--- Source data Enclosed Below ---

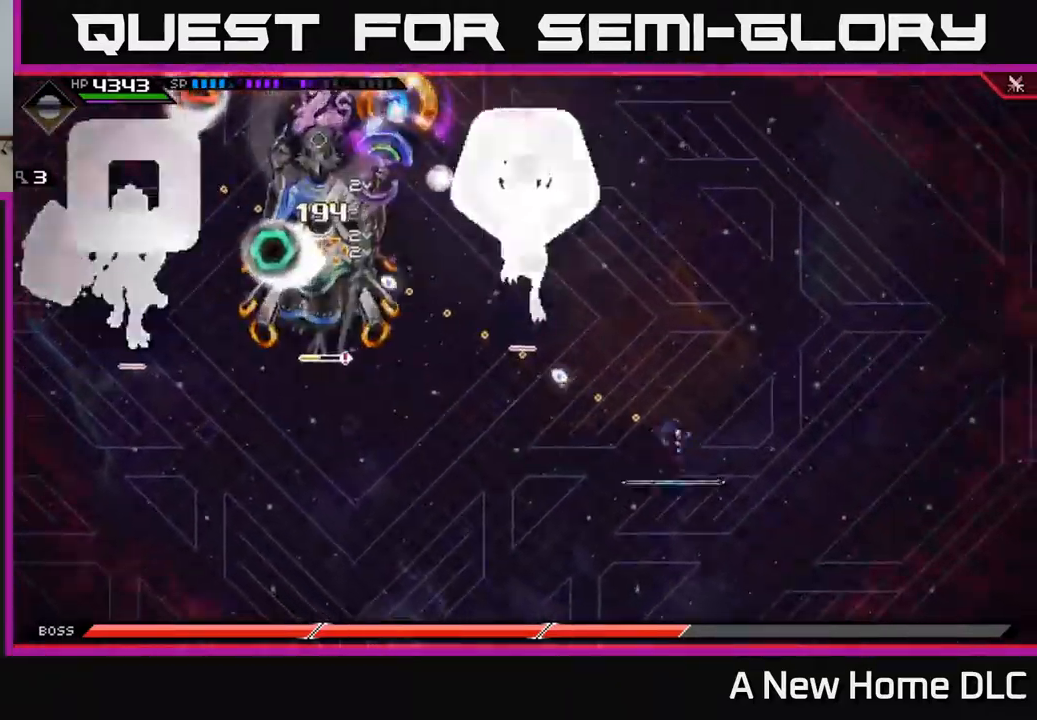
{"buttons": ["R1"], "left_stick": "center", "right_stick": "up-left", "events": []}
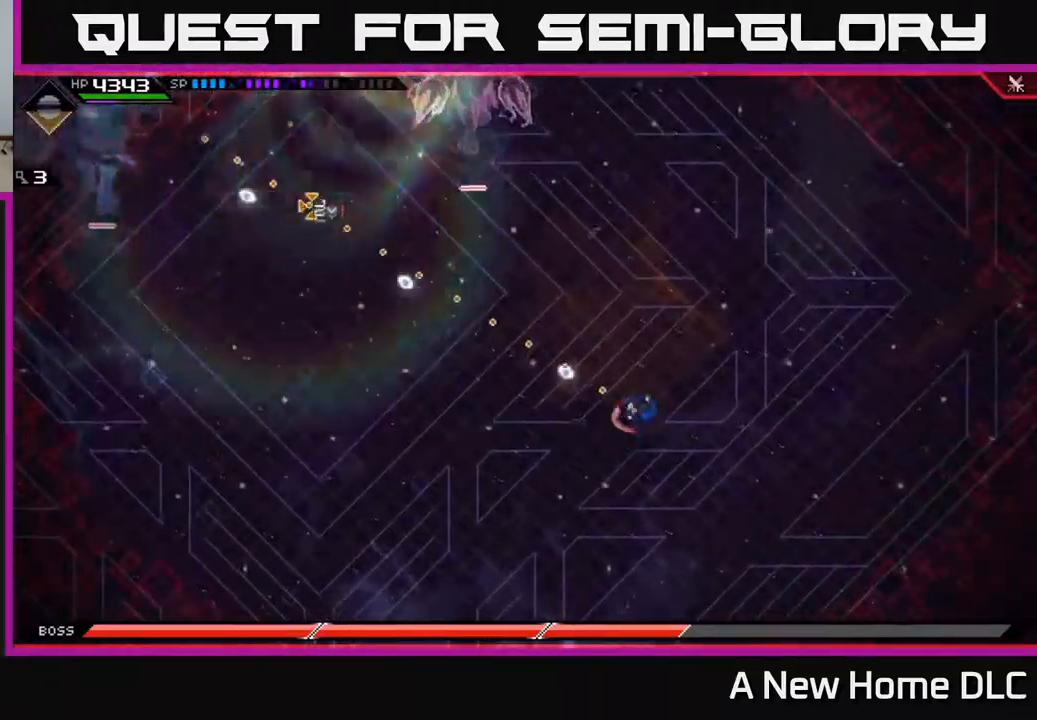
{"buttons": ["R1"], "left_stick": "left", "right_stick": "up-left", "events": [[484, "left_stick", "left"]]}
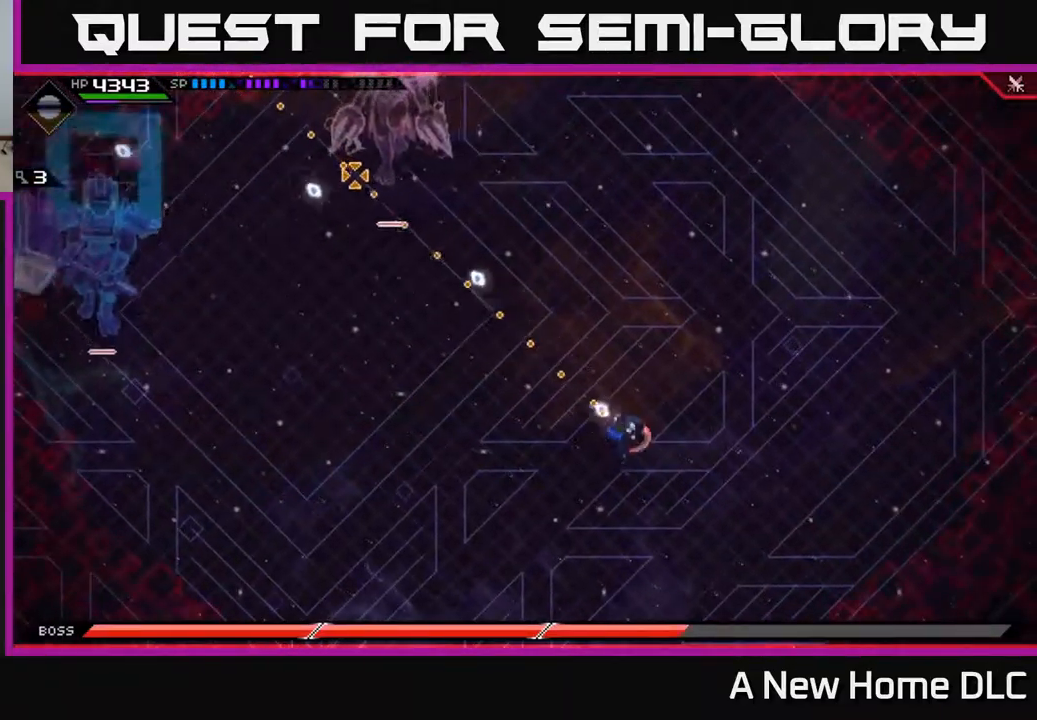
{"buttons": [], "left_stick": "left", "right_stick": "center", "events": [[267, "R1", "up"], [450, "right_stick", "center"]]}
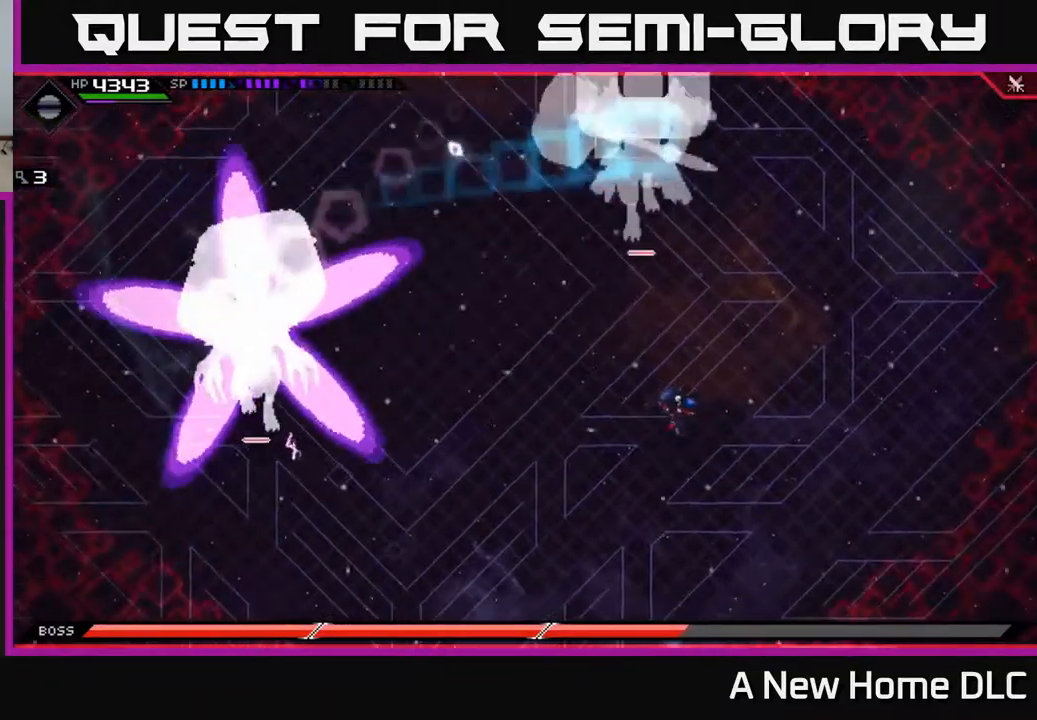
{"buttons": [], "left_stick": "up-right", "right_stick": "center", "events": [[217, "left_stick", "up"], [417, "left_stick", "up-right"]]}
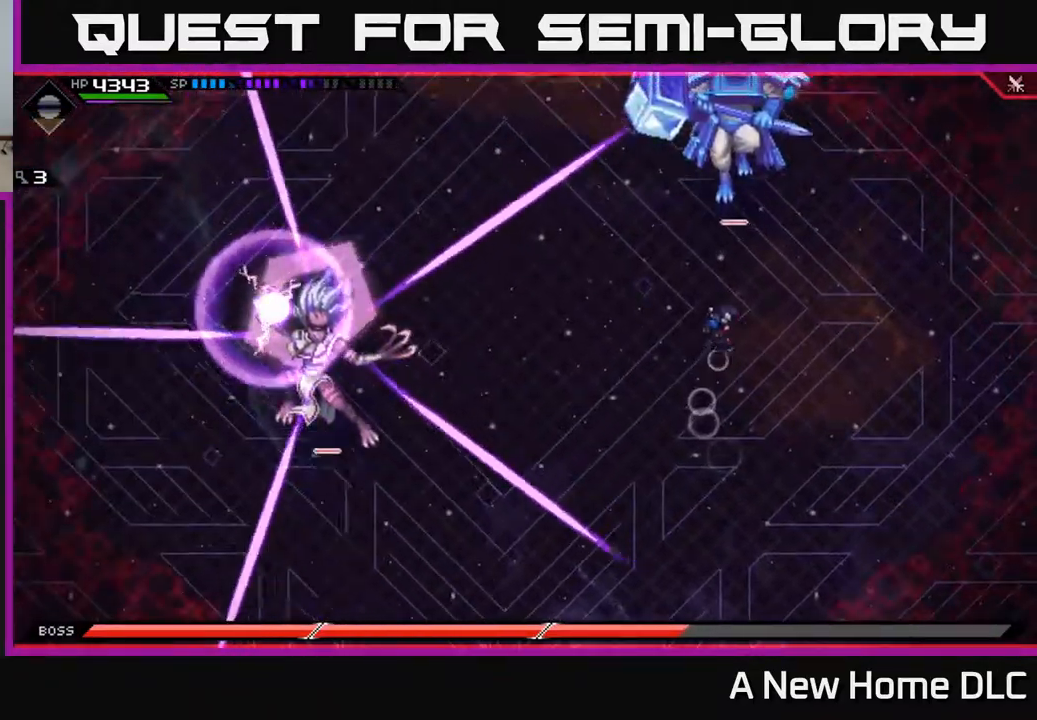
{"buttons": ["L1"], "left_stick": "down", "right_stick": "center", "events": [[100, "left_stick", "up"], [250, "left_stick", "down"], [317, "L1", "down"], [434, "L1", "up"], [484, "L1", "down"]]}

--- End of Enclosed Source data ---

- [Work instructions]: Take every entry and repeat it verbatim, minus the pictures.

- [Solution]:
{"buttons": ["R1"], "left_stick": "center", "right_stick": "up-left", "events": []}
{"buttons": ["R1"], "left_stick": "left", "right_stick": "up-left", "events": [[484, "left_stick", "left"]]}
{"buttons": [], "left_stick": "left", "right_stick": "center", "events": [[267, "R1", "up"], [450, "right_stick", "center"]]}
{"buttons": [], "left_stick": "up-right", "right_stick": "center", "events": [[217, "left_stick", "up"], [417, "left_stick", "up-right"]]}
{"buttons": ["L1"], "left_stick": "down", "right_stick": "center", "events": [[100, "left_stick", "up"], [250, "left_stick", "down"], [317, "L1", "down"], [434, "L1", "up"], [484, "L1", "down"]]}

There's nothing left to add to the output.